The Status of the Morpheme  

Tom Leu

The morpheme was the central notion in morphological theorizing in the 20th century. It has a very intuitive appeal as the indivisible and invariant unit of form and meaning, a minimal linguistic sign. Ideally, that would be all there is to build words and sentences from. But this ideal does not appear to be entirely adequate. At least at a perhaps superficial understanding of form as a series of phonemes, and of meaning as concepts and morphosyntactic feature sets, the form and the meaning side of words are often not structured isomorphically. Different analytical reactions are possible to deal with the empirical challenges resulting from the various kinds of non-isomorphism between form and meaning. One prominent option is to reject the morpheme and to recognize conceptually larger units such as the word or the lexeme and its paradigm as the operands of morphological theory. This contrasts with various theoretical options maintaining the morpheme, terminologically or at least conceptually at some level. One such option is to maintain the morpheme as a minimal unit of form, relaxing the tension imposed by the meaning requirement. Another option is to maintain it as a minimal morphosyntactic unit, relaxing the requirements on the form side. The latter (and to a lesser extent also the former) has been understood in various profoundly different ways: association of one morpheme with several form variants, association of a morpheme with non-self-sufficient phonological units, or association of a morpheme with a formal process distinct from affixation. Variants of all of these possibilities have been entertained and have established distinct schools of thought.

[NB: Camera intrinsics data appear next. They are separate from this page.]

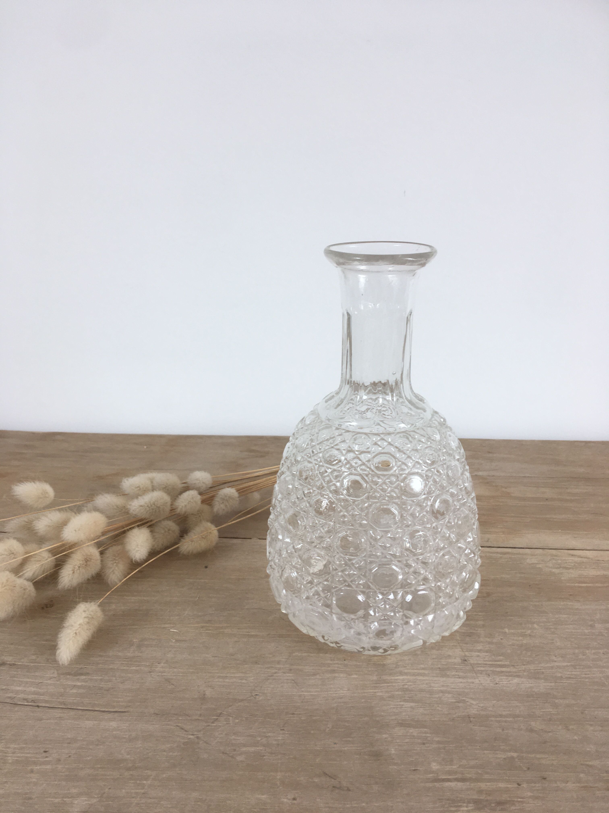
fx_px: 680
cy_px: 406
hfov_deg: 48.2
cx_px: 304
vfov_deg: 61.7
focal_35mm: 29
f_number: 2.2
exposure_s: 1/50
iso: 32
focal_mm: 4.15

The overall architecture of the grammar, in particular the way that the morphology integrates with the syntax and the phonology, has become a driving force in the debate. If there are morpheme-sized units, are they pre-syntactic or post-syntactic units? Is the association between meaning and phonological information pre-syntactic or post-syntactic? Do morpheme-sized pieces have a specific status in the syntax? Invoking some of the main issues involved, this article draws a profile of the debate, following the term morpheme on a by-and-large chronological path from the late 19th century to the 21st century.